ИЗВЛЕЧЁННЫЙ ТЕКСТ:

Деглобализация, если она произойдет, приведет к снижению эффективности компаний, повышению цен и снижению конкуренции, сказал в разговоре с Goldman Sachs Адам Поузен, президент Института международной экономики Петерсона. Правда, в случае с Китаем, если иностранные компании будут сокращать с ним связи, эффект может быть не таким выраженным, поскольку тот уже сильно поднялся по цепочке создания стоимости и был крупным источником мирового спроса, а не только относительно недорогого предложения.
Сами же экономисты Goldman Sachs полагают, что стоит говорить скорее не о развороте глобализации, а о ее замедлении – постепенном замедлении роста трансграничного движения товаров, капитала, людей. Сокращение конкуренции с импортом приведет к росту цен, будут сохраняться повышенные инфляционные ожидания и номинальные процентные ставки. Геополитическое противостояние способствует тому, что страны готовы терпеть повышенную инфляцию ради безопасности и самообеспечения в критических секторах, включая энергоресурсы, продовольствие, сырьевые материалы. Ради этой же цели, а также борьбы с неравенством, в том числе путем создания производств, вместо которых раньше использовался импорт, будет применяться протекционизм, считают экономисты банка.

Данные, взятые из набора
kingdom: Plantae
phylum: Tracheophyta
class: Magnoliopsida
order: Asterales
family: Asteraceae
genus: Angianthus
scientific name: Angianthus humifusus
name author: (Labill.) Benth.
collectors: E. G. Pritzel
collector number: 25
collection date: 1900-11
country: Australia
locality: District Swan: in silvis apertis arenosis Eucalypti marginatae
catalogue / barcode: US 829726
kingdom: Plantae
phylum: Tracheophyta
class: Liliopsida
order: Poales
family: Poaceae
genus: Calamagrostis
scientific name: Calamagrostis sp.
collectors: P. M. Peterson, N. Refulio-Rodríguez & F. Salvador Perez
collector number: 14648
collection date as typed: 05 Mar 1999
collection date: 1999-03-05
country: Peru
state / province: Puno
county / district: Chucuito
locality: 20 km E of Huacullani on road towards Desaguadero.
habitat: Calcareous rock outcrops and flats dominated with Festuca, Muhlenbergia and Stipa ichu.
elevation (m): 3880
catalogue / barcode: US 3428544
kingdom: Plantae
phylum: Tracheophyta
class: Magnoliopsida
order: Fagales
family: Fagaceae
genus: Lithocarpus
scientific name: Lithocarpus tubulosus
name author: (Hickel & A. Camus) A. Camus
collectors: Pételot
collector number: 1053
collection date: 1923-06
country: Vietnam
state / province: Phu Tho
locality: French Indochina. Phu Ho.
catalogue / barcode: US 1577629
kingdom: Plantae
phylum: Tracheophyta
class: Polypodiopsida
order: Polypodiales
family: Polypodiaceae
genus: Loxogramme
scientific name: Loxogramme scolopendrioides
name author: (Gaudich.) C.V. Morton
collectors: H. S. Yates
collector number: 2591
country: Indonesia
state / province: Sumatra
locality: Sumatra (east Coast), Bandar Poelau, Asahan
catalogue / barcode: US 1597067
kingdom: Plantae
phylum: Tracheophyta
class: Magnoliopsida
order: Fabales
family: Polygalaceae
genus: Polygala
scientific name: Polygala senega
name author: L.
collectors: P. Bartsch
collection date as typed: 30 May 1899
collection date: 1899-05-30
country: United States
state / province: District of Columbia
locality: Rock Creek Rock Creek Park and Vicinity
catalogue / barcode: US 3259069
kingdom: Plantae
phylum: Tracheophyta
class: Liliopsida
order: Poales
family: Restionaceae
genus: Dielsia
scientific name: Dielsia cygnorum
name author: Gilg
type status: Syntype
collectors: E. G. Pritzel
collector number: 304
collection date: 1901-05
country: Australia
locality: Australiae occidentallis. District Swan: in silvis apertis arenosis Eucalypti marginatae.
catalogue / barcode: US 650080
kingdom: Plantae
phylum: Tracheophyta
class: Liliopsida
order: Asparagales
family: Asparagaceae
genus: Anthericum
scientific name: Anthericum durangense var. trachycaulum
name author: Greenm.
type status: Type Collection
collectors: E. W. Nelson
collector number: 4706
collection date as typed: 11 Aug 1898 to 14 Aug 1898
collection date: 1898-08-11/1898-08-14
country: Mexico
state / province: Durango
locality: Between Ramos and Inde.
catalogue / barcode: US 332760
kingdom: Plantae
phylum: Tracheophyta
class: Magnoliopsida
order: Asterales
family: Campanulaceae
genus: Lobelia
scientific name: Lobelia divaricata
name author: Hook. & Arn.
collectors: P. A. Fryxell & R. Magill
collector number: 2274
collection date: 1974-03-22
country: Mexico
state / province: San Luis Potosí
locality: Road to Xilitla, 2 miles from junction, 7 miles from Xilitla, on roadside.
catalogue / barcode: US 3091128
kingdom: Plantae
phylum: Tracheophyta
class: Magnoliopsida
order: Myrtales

СУТЬ ЗАДАНИЯ:
Перепишите дословно фрагмент текста о деглобализации: от слов «Деглобализация, если она» до слов «относительно недорогого предложения.» включительно.

РЕЗУЛЬТАТ ЗАДАНИЯ:
Деглобализация, если она произойдет, приведет к снижению эффективности компаний, повышению цен и снижению конкуренции, сказал в разговоре с Goldman Sachs Адам Поузен, президент Института международной экономики Петерсона. Правда, в случае с Китаем, если иностранные компании будут сокращать с ним связи, эффект может быть не таким выраженным, поскольку тот уже сильно поднялся по цепочке создания стоимости и был крупным источником мирового спроса, а не только относительно недорогого предложения.